Table of Contents
This chapter describes the initial installation and configuration of the light weight ssh server "Dropbear" which is part of the base Bering-uClibc distribution.
Dropbear was developed by Matt Johnston and for more information on Dropbear itself you should visit his webpages.
Export of cryptographic software from Australia is subject to export controls - you should ensure that you are not breaching these controls. See Crypto Law Survey for some good research.
Comments on this chapter should be addressed to its maintainer: Eric
de Thouars <dorus at users.sourceforge.net>.
For Bering-uClibc, dropbear and dropbearkey have been compiled
into one binary, just like busybox that also provides different
applications in one binary. Therefore only one package
(dropbear.lrp) is needed.
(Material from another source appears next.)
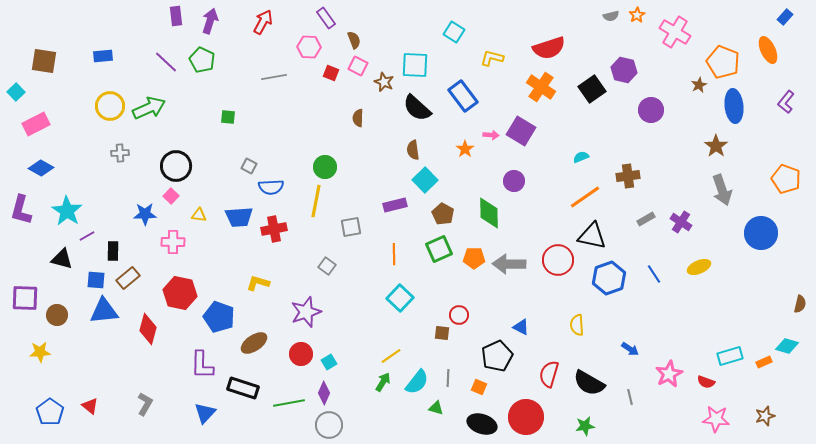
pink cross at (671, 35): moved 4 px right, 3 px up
This is a difference from
other ssh applications (sshd, lshd) used with LEAF packages, where key
generation utility and daemon are provided in two separate
packages.
If you start with a fresh Bering-uClibc image you can skip this step
because the default leaf.cfg file provided with
Bering-uClibc looks like this:
LRP="root config etc local modules iptables dhcpcd keyboard shorwall ulogd dnsmasq dropbear sh-httpd weblet"
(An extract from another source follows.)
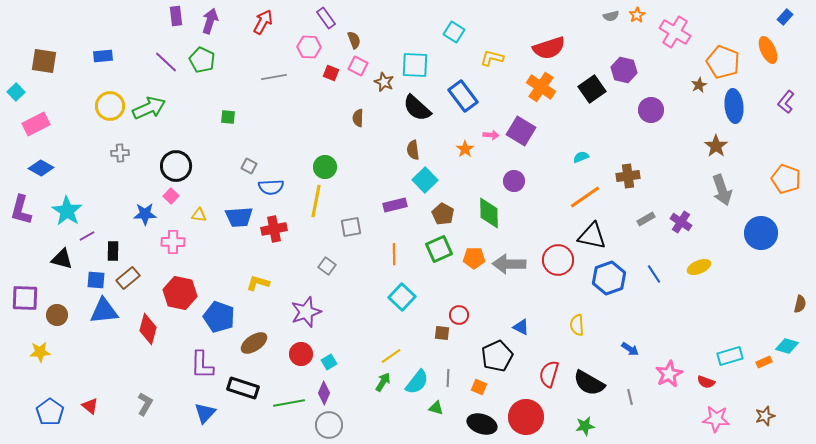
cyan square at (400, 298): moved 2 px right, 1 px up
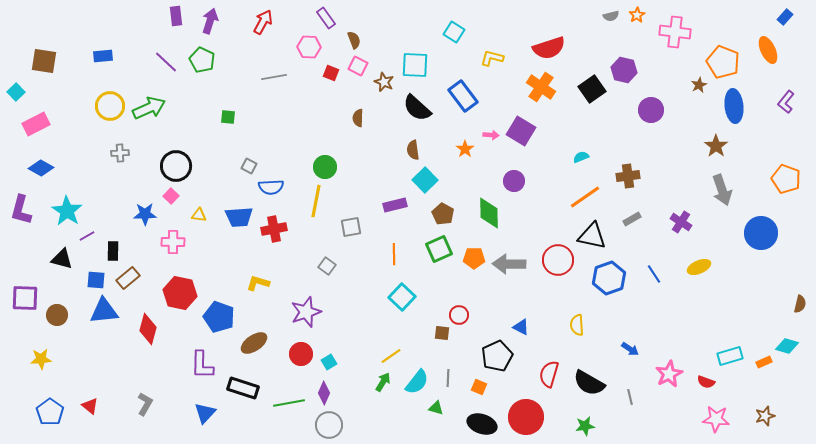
pink cross at (675, 32): rotated 24 degrees counterclockwise
gray rectangle at (646, 219): moved 14 px left
yellow star at (40, 352): moved 1 px right, 7 px down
The package dropbear.lrp is loaded on
startup.
If you have edited leaf.cfg in the past, and
dropbear.lrp is currently not installed on your
system, you can do two things:
add the package again to leaf.cfg and
reboot (Check the Bering-uClibc Installation
Guide to learn how to do that.)
add dropbear.lrp to lrpkg.cfg/leaf.cfg and
load package manually.
The keys necessary for the ssh server can be generated with the command gendropbearkeys. After giving this command, sit back and enjoy a cup of coffee while your machine generates the RSA and DSS keys.
tip: use weblet to generate entropy.
Backup the dropbear.lrp package to save the
keys
Dropbear will not let you log in as "root" without a password. Set the root password with the command passwd while logged in as "root".
Backup the etc.lrp package
The default configuration of the Shorewall package provided with Bering-uClibc should allow you to login to your LEAF box with ssh from the local network. Nevertheless it is wise to make sure that this is really so.
Assuming that you have not renamed the zone for the local network,
this zone is called "loc". The file
/etc/shorewall/rules should then have lines like
this:
############################################################################## #ACTION SOURCE DEST PROTO DEST SOURCE ORIGINAL # PORT PORT(S) DEST (...) # Accept SSH connections from the local network for administration # ACCEPT loc fw tcp 22 (...)
If this is not the case, add these lines and backup the
shorwall.lrp package.
Reboot your machine and watch dropbear start. You can now remotely log in to your Bering-uClibc box with an ssh client or scp files from/to your Bering-uClibc box.